I tried to use modin to parallelize pandas operations in a plotly/dash environment.
However when creating data frames with modin, they look the same but seem to lack the information about column names:
import modin.pandas as pd
# import pandas as pd
import numpy as np
from dash import Dash, html, dcc, callback
from dash.dependencies import Input, Output
import dash_bootstrap_components as dbc
import plotly.express as px
import ray
ray.init(runtime_env={'env_vars': {'__MODIN_AUTOIMPORT_PANDAS__': '1'}})
# tried with df from numpy ...
rand_num_mat = np.random.rand(10, 2)
df = pd.DataFrame(rand_num_mat, columns=['x', 'y'])
# or from csv
# df = pd.read_csv('random.csv')
# columns names 'x' and 'y' are there in both versions
print(df.columns)
app = Dash()
app.layout = html.Div([
dcc.Graph(id='figure'),
dbc.Button(id='btn-populate', children='Populate my graph!')
])
@callback(
Output('figure', 'figure'),
Input('btn-populate', 'n_clicks'),
config_prevent_initial_callbacks=True
)
def populate_test_modin_df(n):
if n:
# works with pandas and modin
# return px.scatter(df, x=0, y=1)
# works with pandas but not with modin
return px.scatter(df, x='x', y='y')
if __name__ == '__main__':
app.run_server(debug=True)
Hi @luggie, unfortunately, modin.pandas is known to be incompatible with plotly. I think plotly would need some changes to work with Modin. I recommend converting your dataframe to pandas with _to_pandas() and then trying to plot that.

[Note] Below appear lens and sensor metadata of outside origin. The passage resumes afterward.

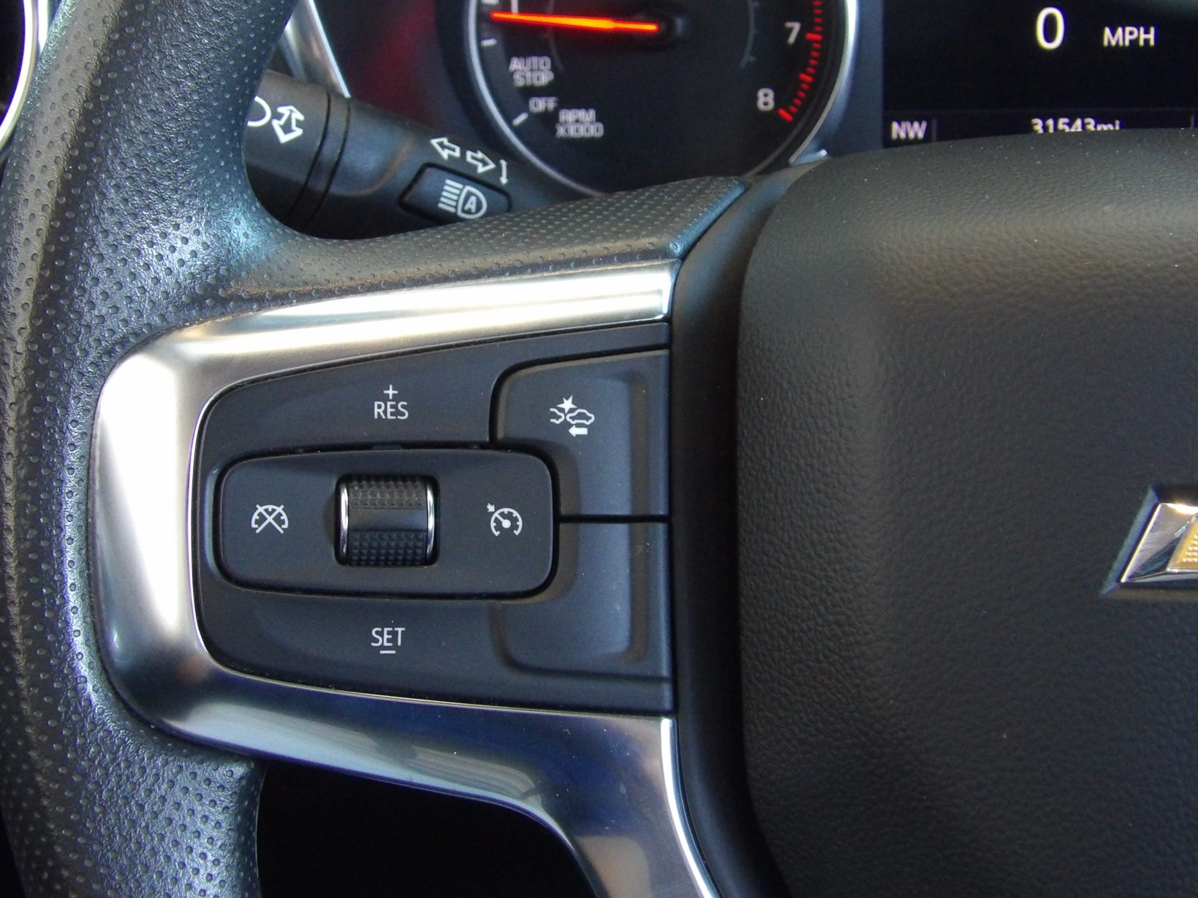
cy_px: 404
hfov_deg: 32.2
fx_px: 2076
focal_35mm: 60
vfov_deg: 24.4
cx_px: 567
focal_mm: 8.2
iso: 571
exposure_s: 1/20
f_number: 3.8
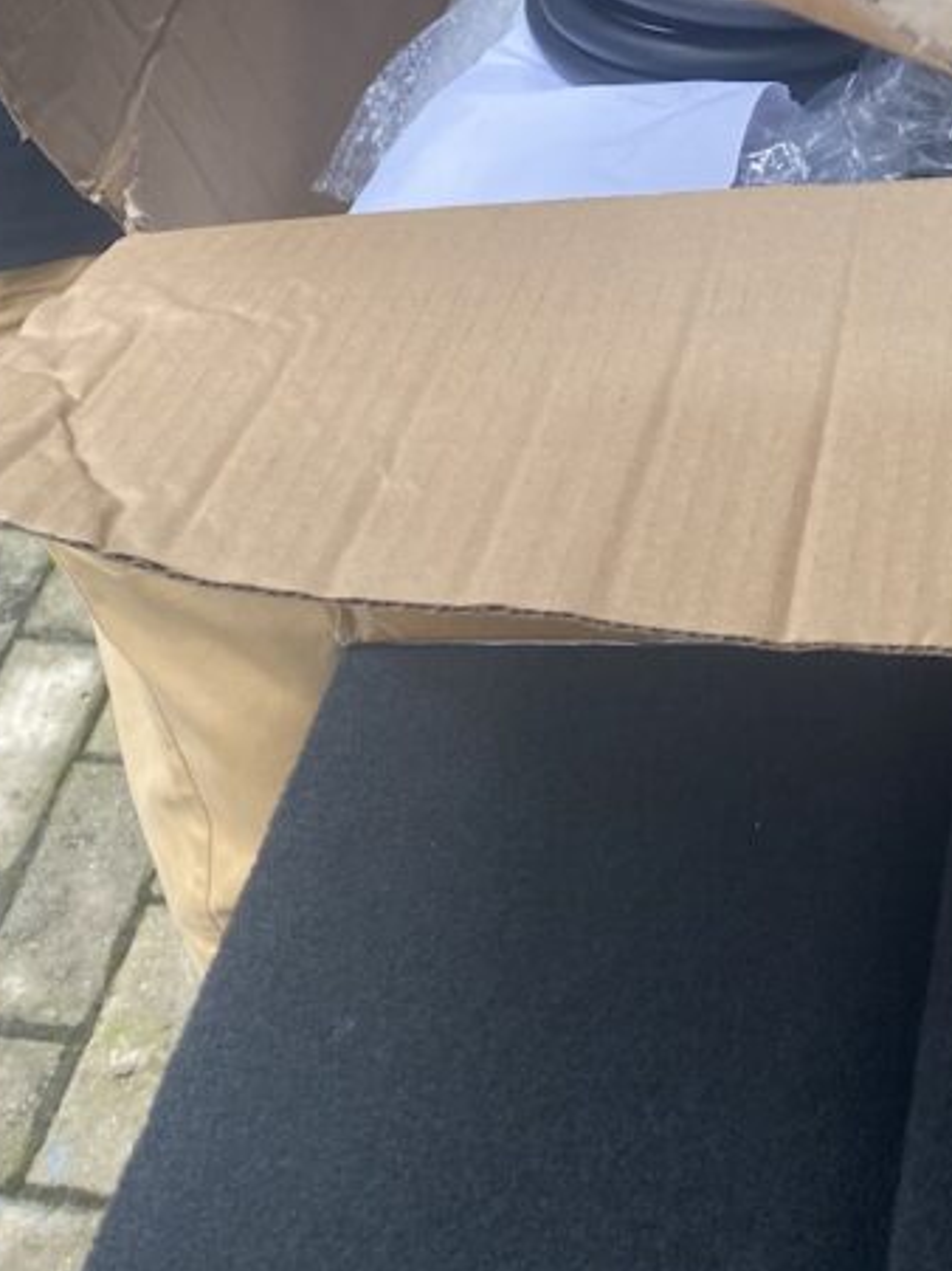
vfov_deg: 29.7
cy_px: -101
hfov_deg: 24.4
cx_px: 769
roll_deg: +11.5
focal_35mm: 59
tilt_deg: -34.7
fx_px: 2164
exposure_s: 1/121
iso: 80
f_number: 1.8
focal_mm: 4.25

I believe the kind of error you’re hitting happens because plotly has code like
df = pandas.DataFrame(result)
where result is a modin dataframe. That happens to sort of work in pandas, but it resets the column names to 0, 1, …
Let’s please follow up on the existing plotly issues in Modin:
Hi @mahesh ,
Thanks for you and the links and help!
It appears to me that this would be a problem of modin, as pandas.DataFrames do not drop their column names when fed into plotly_express.scatter() and modin is a (for sure not complete) API for pandas right? That’s means the pandas.DataFrame() function is not yet fully supported by modin.
Well at the end of the day, it does not really matter who’s job it is, since it is known for some time now, and neither side sees it as important enough to work on it unfortunately.
I really wish modin worked with plotly and other graphing libraries already, but if a library other than pandas takes a dataframe df as input and calls pandas.DataFrame(df), Modin can’t guarantee on its own that the resulting pandas dataframe will be valid in any way. Modin has no control over what the pandas constructor does with its inputs. Modin aims to provide the same semantics as the pandas API, but does not guarantee that a modin.pandas object can substitute the equivalent pandas object anywhere. To take another example, regular pandas.merge(df1, df2) assumes that both dataframes are pandas dataframes, and it will access internal fields of both dataframes. It would be too painful for pandas maintainers to make pandas accept modin dataframes in all such methods. Likewise, modin.pandas.merge should not have to consider whether its inputs are pandas or modin dataframes. Modin dataframes do not subclass pandas dataframes and are not pandas dataframes, so pandas.DataFrame(pandas_df) will work but pandas.DataFrame(modin_df) may not.